» PASSAGE:
Boost logo

Ublas :

From: Gunter Winkler (guwi17_at_[hidden])
Date: 2005-06-02 05:35:19


On Wednesday 01 June 2005 23:00, Michael Stevens wrote:
> On Wednesday 01 June 2005 22:24, Max Weinberg wrote:
> > Hi,
> > using Stefan's [corrected] code, I also see that valarray is up to two
> > times faster than ublas vector. It is hard to say where the inefficiency
> > comes from. I think it has to do with indirect adressing. ublas uses
> > indexed access when doing the vector addition. On each element access,
> > first the base address data () of the vector is fetched, then the index[]
> > is added.
> > When using the code variant below, you can get faster than valarray. [if
> > the code is correct, not thoroughly checked]. It uses sequential access
> > to vector elements. For unknown reasons, valarray also seems to use
> > indexed access (at least in the VC implementation).
>
> Oddly, and something I still find hard to believe, most modern processor
> compiler combinations execute indexed array access faster then using
> sequential pointers. uBLAS can use both. It defaults to indexing as this
> seems to work best. Not sure why VC should have problems in this case it
> certainly used to prefer indexing.
>
> You can influence uBLAS default by defining
> BOOST_UBLAS_USE_ITERATING
> when you compile.

» Source data:
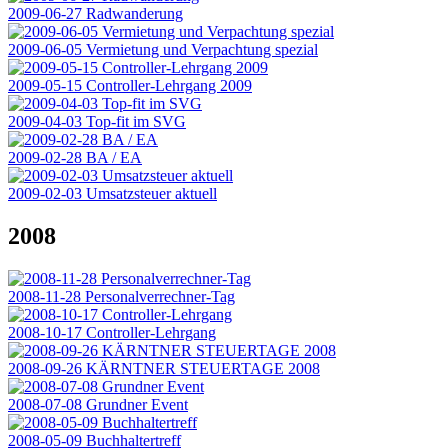
2009-06-27 Radwanderung
2009-06-05 Vermietung und Verpachtung spezial
2009-05-15 Controller-Lehrgang 2009
2009-04-03 Top-fit im SVG
2009-02-28 BA / EA
2009-02-03 Umsatzsteuer aktuell
2008
2008-11-28 Personalverrechner-Tag
2008-10-17 Controller-Lehrgang
2008-09-26 KÄRNTNER STEUERTAGE 2008
2008-07-08 Grundner Event
2008-05-09 Buchhaltertreff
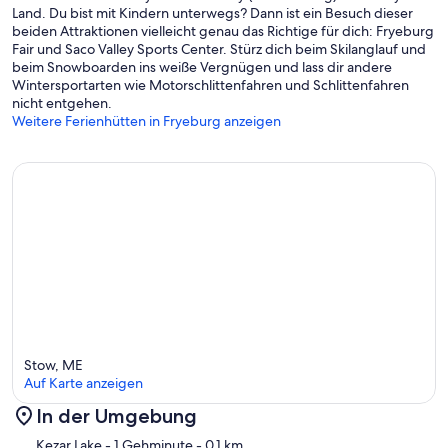
Land. Du bist mit Kindern unterwegs? Dann ist ein Besuch dieser
beiden Attraktionen vielleicht genau das Richtige für dich: Fryeburg
Fair und Saco Valley Sports Center. Stürz dich beim Skilanglauf und
beim Snowboarden ins weiße Vergnügen und lass dir andere
Wintersportarten wie Motorschlittenfahren und Schlittenfahren
nicht entgehen.
Weitere Ferienhütten in Fryeburg anzeigen
Stow, ME
Auf Karte anzeigen
In der Umgebung
Karte
Kezar Lake
- 1 Gehminute
- 0.1 km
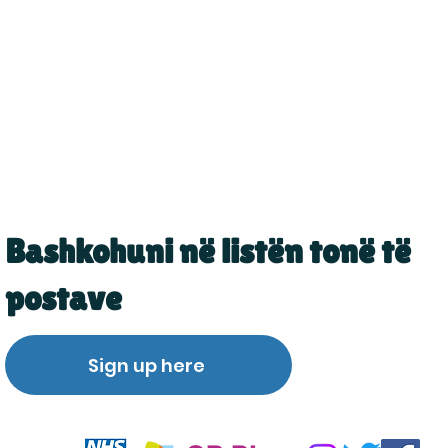
Bashkohuni në listën tonë të
postave
Sign up here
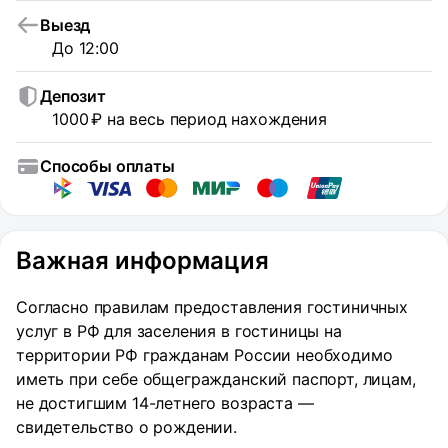
Выезд
До 12:00
Депозит
1000 ₽ на весь период нахождения
Способы оплаты
Важная информация
Согласно правилам предоставления гостиничных
услуг в РФ для заселения в гостиницы на
территории РФ гражданам России необходимо
иметь при себе общегражданский паспорт, лицам,
не достигшим 14-летнего возраста —
свидетельство о рождении.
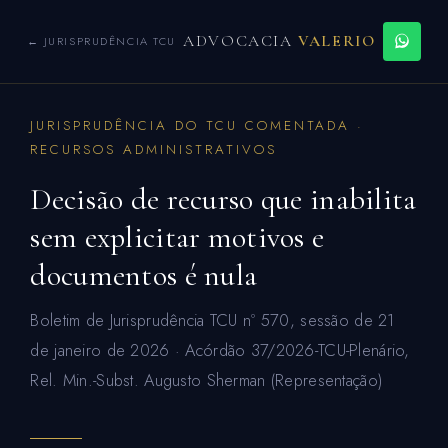
ADVOCACIA
VALERIO
← JURISPRUDÊNCIA TCU
JURISPRUDÊNCIA DO TCU COMENTADA ·
RECURSOS ADMINISTRATIVOS
Decisão de recurso que inabilita
sem explicitar motivos e
documentos é nula
Boletim de Jurisprudência TCU nº 570, sessão de 21
de janeiro de 2026 · Acórdão 37/2026-TCU-Plenário,
Rel. Min.-Subst. Augusto Sherman (Representação)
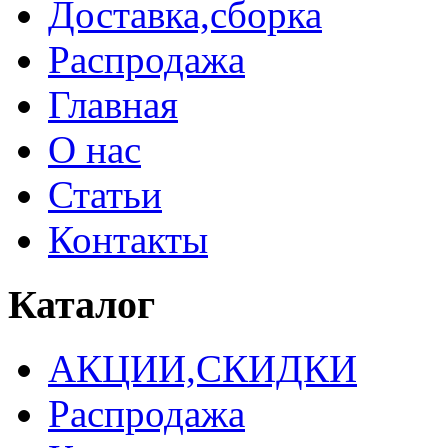
Доставка,сборка
Распродажа
Главная
О нас
Статьи
Контакты
Каталог
АКЦИИ,СКИДКИ
Распродажа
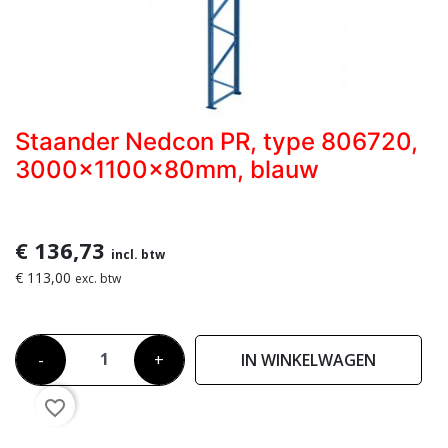
Staander Nedcon PR, type 806720,
3000x1100x80mm, blauw
€ 136,73
incl. btw
€ 113,00
exc. btw
-
+
IN WINKELWAGEN
favorite_border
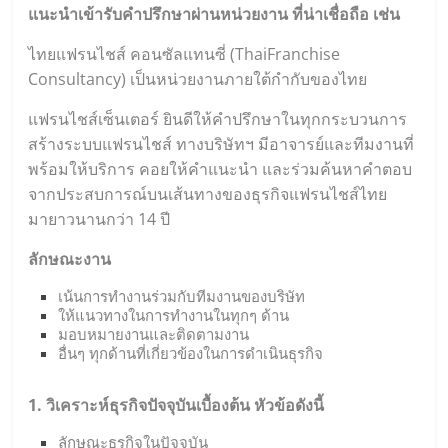
แนะนำเข้ารับคำปรึกษาผ่านหน่วยงาน ที่น่าเชื่อถือ เช่น
ไทยแฟรนไชส์ คอนซัลแทนซี่ (
ThaiFranchise
Consultancy
) เป็นหน่วยงานภายใต้กำกับของไทย
แฟรนไชส์เซ็นเตอร์ ยินดีให้คำปรึกษาในทุกกระบวนการ
สร้างระบบแฟรนไชส์ ทางบริษัทฯ มีอาจารย์และทีมงานที่
พร้อมให้บริการ คอยให้คำแนะนำ และร่วมค้นหาคำตอบ
จากประสบการณ์บนเส้นทางของธุรกิจแฟรนไชส์ไทย
มายาวนานกว่า 14 ปี
ลักษณะงาน
เน้นการทำงานร่วมกับทีมงานของบริษัท
ให้แนวทางในการทำงานในทุกๆ ด้าน
มอบหมายงานและติดตามงาน
อื่นๆ ทุกด้านที่เกี่ยวข้องในการดำเนินธุรกิจ
1. วิเคราะห์ธุรกิจปัจจุบันเบื้องต้น
หัวข้อดังนี้
ลักษณะธุรกิจในปัจจุบัน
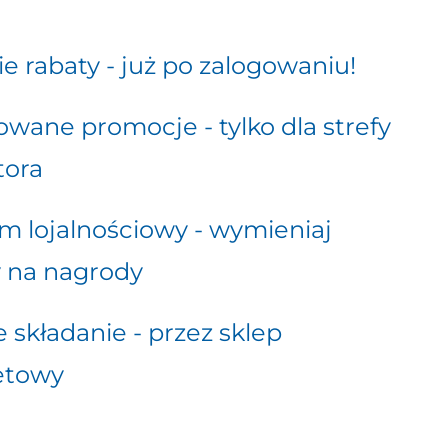
e rabaty - już po zalogowaniu!
wane promocje - tylko dla strefy
tora
m lojalnościowy - wymieniaj
 na nagrody
 składanie - przez sklep
etowy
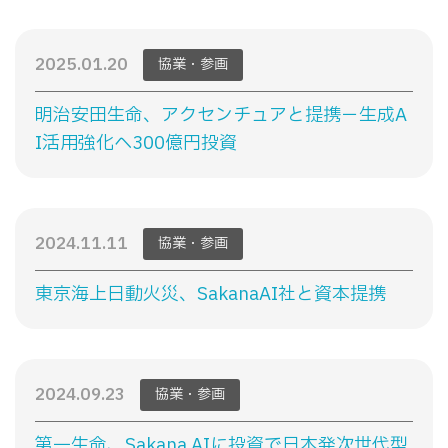
2025.01.20
協業・参画
明治安田生命、アクセンチュアと提携－生成A
I活用強化へ300億円投資
2024.11.11
協業・参画
東京海上日動火災、SakanaAI社と資本提携
2024.09.23
協業・参画
第一生命、Sakana AIに投資で日本発次世代型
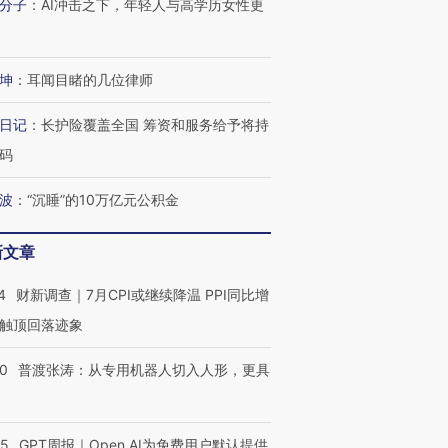
分子
：
AI冲击之下，年轻人与高学历女性更
进第四届链博
【商旅对话】华住集团
技“链”接产
【特别呈现】寻找100种
CFO：不靠规模取胜，华
【特别呈
坤
：
耳闻目睹的几位律师
有意思的生活方式·第三对
住三大增长引擎是什么？
有意思的
日记
：
长护险覆盖全国 筹资和服务给予将持
码
波
：
“沉睡”的10万亿元公积金
新文章
4
财新调查｜7月CPI或继续降温 PPI同比增
触顶回落迹象
00
普渡张涛：从专用机器人切入人形，更具
55
GPT周报｜Open AI为免费用户默认提供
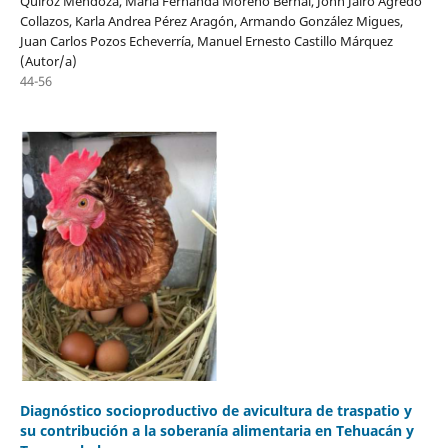
Quiroz Mendoza, María Fernanda Moreno Bernal, John Jairo Agredo
Collazos, Karla Andrea Pérez Aragón, Armando González Migues,
Juan Carlos Pozos Echeverría, Manuel Ernesto Castillo Márquez
(Autor/a)
44-56
Diagnóstico socioproductivo de avicultura de traspatio y
su contribución a la soberanía alimentaria en Tehuacán y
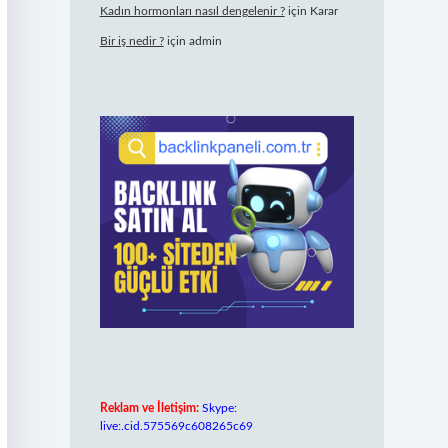
Kadın hormonları nasıl dengelenir ?
için
Karar
Bir iş nedir ?
için
admin
Reklam ve İletişim:
Skype:
live:.cid.575569c608265c69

» TASKS TO COMPLETE:
[A] Translate this sentence from the uBLAS thread into Spanish: "It defaults to indexing as this seems to work best."
[B] Answer these questions using the uBLAS thread:
(i) What date and time are given for the message?
(ii) According to Max Weinberg, how much faster than the ublas vector is valarray when running Stefan's corrected code?
(iii) What should be defined at compile time to influence the uBLAS default?
[C] Print the portion of the uBLAS thread starting with "On Wednesday 01 June 2005 23:00, Michael" and going on through "the VC implementation).".

» ANSWERS FOR THIS EXERCISE:
[A] Por defecto usa la indexación, ya que esto parece funcionar mejor.

[B]
(i) 2005-06-02 05:35:19
(ii) Up to two times faster
(iii) BOOST_UBLAS_USE_ITERATING

[C]
On Wednesday 01 June 2005 23:00, Michael Stevens wrote:
> On Wednesday 01 June 2005 22:24, Max Weinberg wrote:
> > Hi,
> > using Stefan's [corrected] code, I also see that valarray is up to two
> > times faster than ublas vector. It is hard to say where the inefficiency
> > comes from. I think it has to do with indirect adressing. ublas uses
> > indexed access when doing the vector addition. On each element access,
> > first the base address data () of the vector is fetched, then the index[]
> > is added.
> > When using the code variant below, you can get faster than valarray. [if
> > the code is correct, not thoroughly checked]. It uses sequential access
> > to vector elements. For unknown reasons, valarray also seems to use
> > indexed access (at least in the VC implementation).